Just last week, the federal government and health insurers announced a new partnership to work together to reduce health care fraud and abuse. And in recent months, the Centers for Medicare and Medicaid Services (CMS) has adopted new antifraud and abuse tools authorized by provisions in the Affordable Care Act and the Small Business Jobs Act of 2010. Use of these tools will enable CMS, whose contractors process millions of claims and thousands of enrollment applications every business day, to better identify fraudulent claims and suspicious providers and suppliers before–not after–they enter the programs’ payment and provider systems. This new approach is a paradigm shift from the earlier “pay and chase” model CMS used for many years.

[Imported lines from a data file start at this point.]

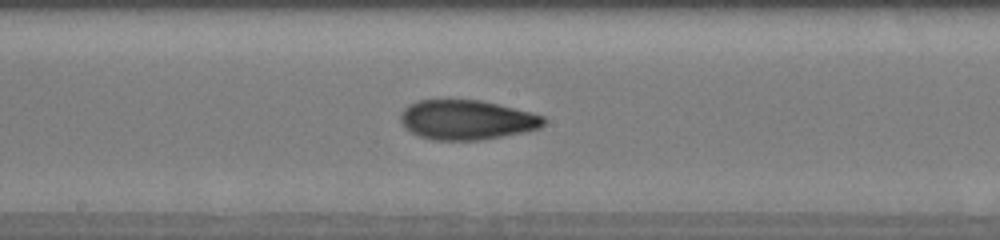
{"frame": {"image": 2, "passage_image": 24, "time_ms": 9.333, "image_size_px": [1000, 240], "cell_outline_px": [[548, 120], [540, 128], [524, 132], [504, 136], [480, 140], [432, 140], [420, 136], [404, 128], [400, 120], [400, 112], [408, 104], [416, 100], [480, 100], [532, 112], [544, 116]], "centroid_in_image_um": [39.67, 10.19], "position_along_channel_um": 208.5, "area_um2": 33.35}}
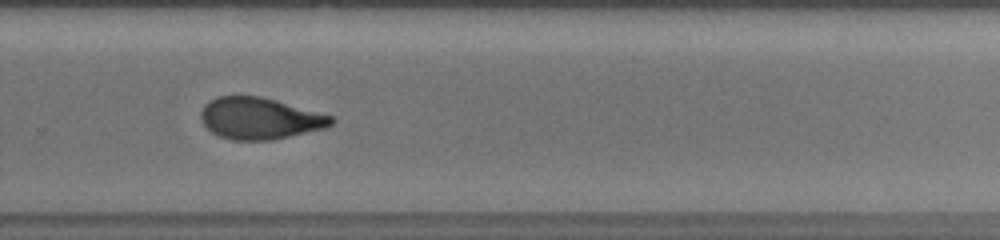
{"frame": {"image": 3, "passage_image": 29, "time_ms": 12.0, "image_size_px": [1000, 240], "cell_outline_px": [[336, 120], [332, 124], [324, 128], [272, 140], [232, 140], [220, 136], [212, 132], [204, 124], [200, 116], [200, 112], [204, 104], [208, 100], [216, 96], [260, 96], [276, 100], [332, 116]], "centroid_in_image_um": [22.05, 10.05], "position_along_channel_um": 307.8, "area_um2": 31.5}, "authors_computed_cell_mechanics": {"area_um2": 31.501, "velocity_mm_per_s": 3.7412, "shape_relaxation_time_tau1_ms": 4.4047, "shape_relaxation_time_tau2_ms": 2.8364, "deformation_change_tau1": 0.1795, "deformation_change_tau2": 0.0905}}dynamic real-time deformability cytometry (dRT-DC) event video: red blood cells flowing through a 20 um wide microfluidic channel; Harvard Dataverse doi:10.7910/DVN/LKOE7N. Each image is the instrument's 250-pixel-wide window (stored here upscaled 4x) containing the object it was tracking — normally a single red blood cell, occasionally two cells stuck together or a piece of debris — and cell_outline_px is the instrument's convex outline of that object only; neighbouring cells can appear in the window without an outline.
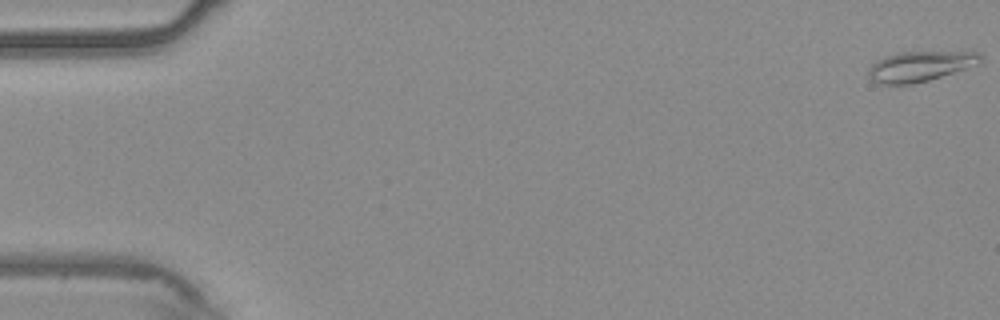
{"species": "common noctule bat (a hibernating species)", "species_latin": "Nyctalus noctula", "temperature_condition": "warm", "stored_images_in_passage": 55, "camera_frame_rate_fps": 3000, "um_per_image_px": 0.085, "animal": {"sex": "male", "body_mass_g": 20.4}, "frame": {"image": 1, "passage_image": 1, "time_ms": 0.0, "image_size_px": [1000, 320], "cell_outline_px": [[984, 56], [976, 64], [928, 80], [912, 84], [880, 84], [872, 80], [868, 76], [868, 68], [876, 60], [884, 56], [900, 52], [980, 52]], "centroid_in_image_um": [78.14, 5.63], "position_along_channel_um": 6.9, "area_um2": 19.42}}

Topics covered in the brief include:

* Descriptions of the new tools. CMS and its contractors now employ an advanced analytics fraud prevention system to flag suspicious claims, and a provider screening program to check licenses, verify identification, and provide cross-state database checks.

* What’s controversial about the renewed fraud and abuse crackdown? Some critics have pointed to overzealous investigators, who are paid by a contingency fee arrangement with CMS, and who are said to focus on punishing providers for technical mistakes rather than fraudulent acts. Federal oversight authorities have also criticized CMS on the ground that there is a lack of coordination among antifraud programs and that audits can be duplicative.

* Will the latest crackdowns work? In fiscal year 2011 CMS reported $4.1 billion was recovered, the highest recovery amount in a single year, but the Government Accountability Office reported in 2012 that CMS had not followed through on some antifraud initiatives it had adopted. Time and more sophisticated analytics may be needed before significant progress becomes a reality.